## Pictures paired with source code
◆ ◆ ◆ ◆ ◆ ◆ ◆

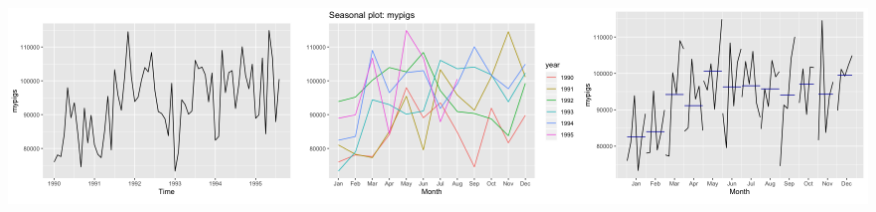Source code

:<img src="Figures/Ch2/Ch2-Exercise_9-1.png" width="33.3%" /><img src="Figures/Ch2/Ch2-Exercise_9-2.png" width="33.3%" /><img src="Figures/Ch2/Ch2-Exercise_9-3.png" width="33.3%" />
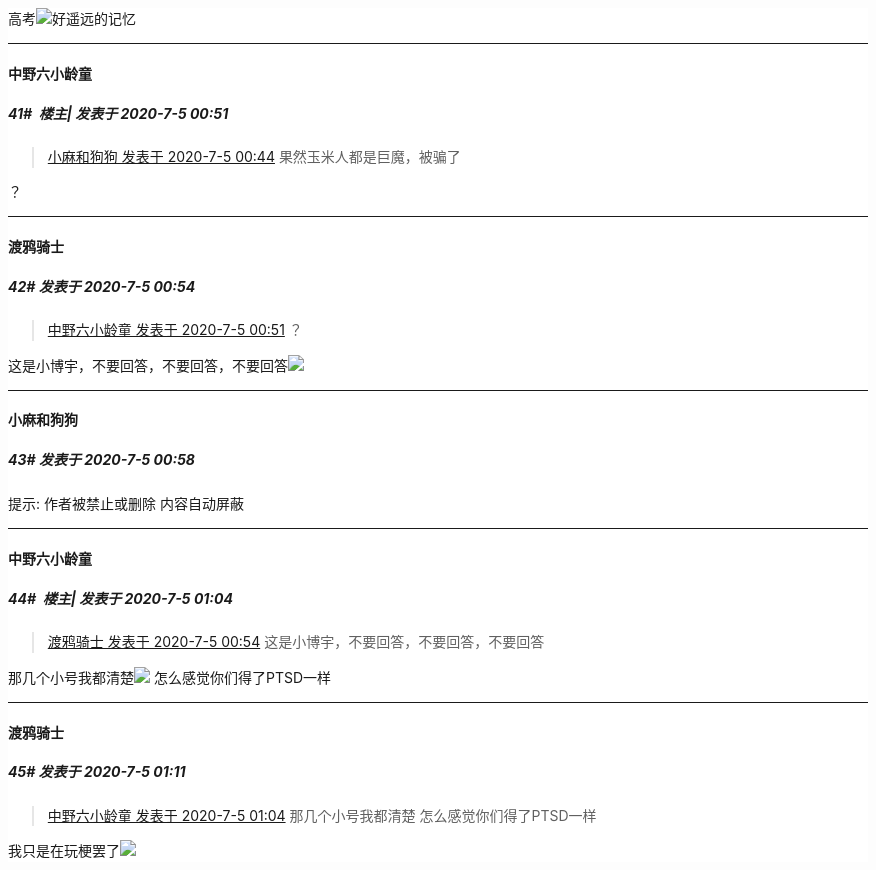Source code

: 
高考<img src="https://static.saraba1st.com/image/smiley/face2017/020.png" referrerpolicy="no-referrer">好遥远的记忆


-----

####  中野六小龄童  
##### 41#         楼主| 发表于 2020-7-5 00:51


<blockquote><a href="httphttps://bbs.saraba1st.com/2b/forum.php?mod=redirect&amp;goto=findpost&amp;pid=48071382&amp;ptid=1945038" target="_blank">小麻和狗狗 发表于 2020-7-5 00:44</a>
果然玉米人都是巨魔，被骗了</blockquote>
？


-----

####  渡鸦骑士  
##### 42#       发表于 2020-7-5 00:54


<blockquote><a href="httphttps://bbs.saraba1st.com/2b/forum.php?mod=redirect&amp;goto=findpost&amp;pid=48071476&amp;ptid=1945038" target="_blank">中野六小龄童 发表于 2020-7-5 00:51</a>
？</blockquote>
这是小博宇，不要回答，不要回答，不要回答<img src="https://static.saraba1st.com/image/smiley/face2017/002.png" referrerpolicy="no-referrer">


-----

####  小麻和狗狗  
##### 43#       发表于 2020-7-5 00:58

提示: 作者被禁止或删除 内容自动屏蔽


-----

####  中野六小龄童  
##### 44#         楼主| 发表于 2020-7-5 01:04


<blockquote><a href="httphttps://bbs.saraba1st.com/2b/forum.php?mod=redirect&amp;goto=findpost&amp;pid=48071505&amp;ptid=1945038" target="_blank">渡鸦骑士 发表于 2020-7-5 00:54</a>
这是小博宇，不要回答，不要回答，不要回答</blockquote>
那几个小号我都清楚<img src="https://static.saraba1st.com/image/smiley/face2017/067.png" referrerpolicy="no-referrer">
怎么感觉你们得了PTSD一样


-----

####  渡鸦骑士  
##### 45#       发表于 2020-7-5 01:11


<blockquote><a href="httphttps://bbs.saraba1st.com/2b/forum.php?mod=redirect&amp;goto=findpost&amp;pid=48071612&amp;ptid=1945038" target="_blank">中野六小龄童 发表于 2020-7-5 01:04</a>
那几个小号我都清楚
怎么感觉你们得了PTSD一样</blockquote>
我只是在玩梗罢了<img src="https://static.saraba1st.com/image/smiley/face2017/068.png" referrerpolicy="no-referrer">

◆ ◆ ◆ ◆ ◆ ◆ ◆

## Goal of the exercise
Skip the pictures and output all entries exactly.

## Problem solution
Source code

:<img src="Figures/Ch2/Ch2-Exercise_9-1.png" width="33.3%" /><img src="Figures/Ch2/Ch2-Exercise_9-2.png" width="33.3%" /><img src="Figures/Ch2/Ch2-Exercise_9-3.png" width="33.3%" />
Source code

: 
高考<img src="https://static.saraba1st.com/image/smiley/face2017/020.png" referrerpolicy="no-referrer">好遥远的记忆


-----

####  中野六小龄童  
##### 41#         楼主| 发表于 2020-7-5 00:51


<blockquote><a href="httphttps://bbs.saraba1st.com/2b/forum.php?mod=redirect&amp;goto=findpost&amp;pid=48071382&amp;ptid=1945038" target="_blank">小麻和狗狗 发表于 2020-7-5 00:44</a>
果然玉米人都是巨魔，被骗了</blockquote>
？


-----

####  渡鸦骑士  
##### 42#       发表于 2020-7-5 00:54


<blockquote><a href="httphttps://bbs.saraba1st.com/2b/forum.php?mod=redirect&amp;goto=findpost&amp;pid=48071476&amp;ptid=1945038" target="_blank">中野六小龄童 发表于 2020-7-5 00:51</a>
？</blockquote>
这是小博宇，不要回答，不要回答，不要回答<img src="https://static.saraba1st.com/image/smiley/face2017/002.png" referrerpolicy="no-referrer">


-----

####  小麻和狗狗  
##### 43#       发表于 2020-7-5 00:58

提示: 作者被禁止或删除 内容自动屏蔽


-----

####  中野六小龄童  
##### 44#         楼主| 发表于 2020-7-5 01:04


<blockquote><a href="httphttps://bbs.saraba1st.com/2b/forum.php?mod=redirect&amp;goto=findpost&amp;pid=48071505&amp;ptid=1945038" target="_blank">渡鸦骑士 发表于 2020-7-5 00:54</a>
这是小博宇，不要回答，不要回答，不要回答</blockquote>
那几个小号我都清楚<img src="https://static.saraba1st.com/image/smiley/face2017/067.png" referrerpolicy="no-referrer">
怎么感觉你们得了PTSD一样


-----

####  渡鸦骑士  
##### 45#       发表于 2020-7-5 01:11


<blockquote><a href="httphttps://bbs.saraba1st.com/2b/forum.php?mod=redirect&amp;goto=findpost&amp;pid=48071612&amp;ptid=1945038" target="_blank">中野六小龄童 发表于 2020-7-5 01:04</a>
那几个小号我都清楚
怎么感觉你们得了PTSD一样</blockquote>
我只是在玩梗罢了<img src="https://static.saraba1st.com/image/smiley/face2017/068.png" referrerpolicy="no-referrer">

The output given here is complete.